Material supplied ->
● ● ●

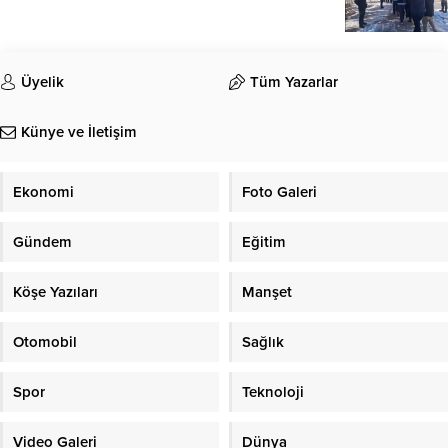
Üyelik
Tüm Yazarlar
Künye ve İletişim
Ekonomi
Foto Galeri
Gündem
Eğitim
Köşe Yazıları
Manşet
Otomobil
Sağlık
Spor
Teknoloji
Video Galeri
Dünya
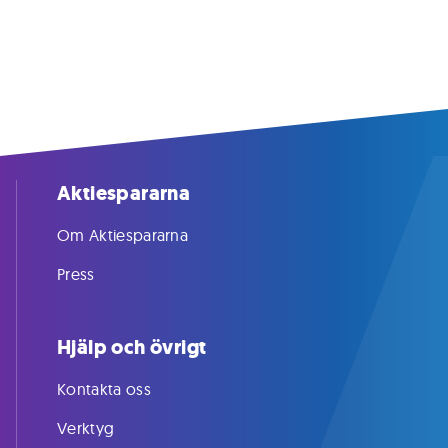
Aktiespararna
Om Aktiespararna
Press
Hjälp och övrigt
Kontakta oss
Verktyg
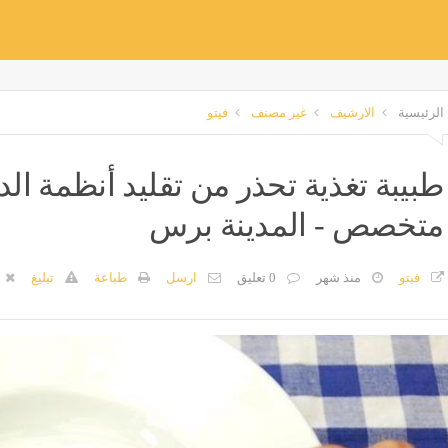
الرئيسية
الارشيف
غير مصنف
فيتو
طبيبة تغذية تحذر من تقليد أنظمة ا
متخصص - المدينة برس
فيتو
منذ شهر
0 تعليق
ارسل
طباعة
تبليغ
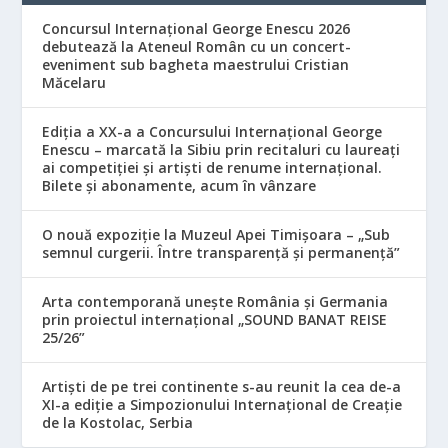
Concursul Internațional George Enescu 2026
debutează la Ateneul Român cu un concert-
eveniment sub bagheta maestrului Cristian
Măcelaru
Ediția a XX-a a Concursului Internațional George
Enescu – marcată la Sibiu prin recitaluri cu laureați
ai competiției și artiști de renume internațional.
Bilete și abonamente, acum în vânzare
O nouă expoziție la Muzeul Apei Timișoara – „Sub
semnul curgerii. Între transparență și permanență”
Arta contemporană unește România și Germania
prin proiectul internațional „SOUND BANAT REISE
25/26”
Artiști de pe trei continente s-au reunit la cea de-a
XI-a ediție a Simpozionului Internațional de Creație
de la Kostolac, Serbia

● ● ●

Task prompt ->
Check every line in the entries for the word "Enescu". State how many have it, with no other text.

Final answer ->
2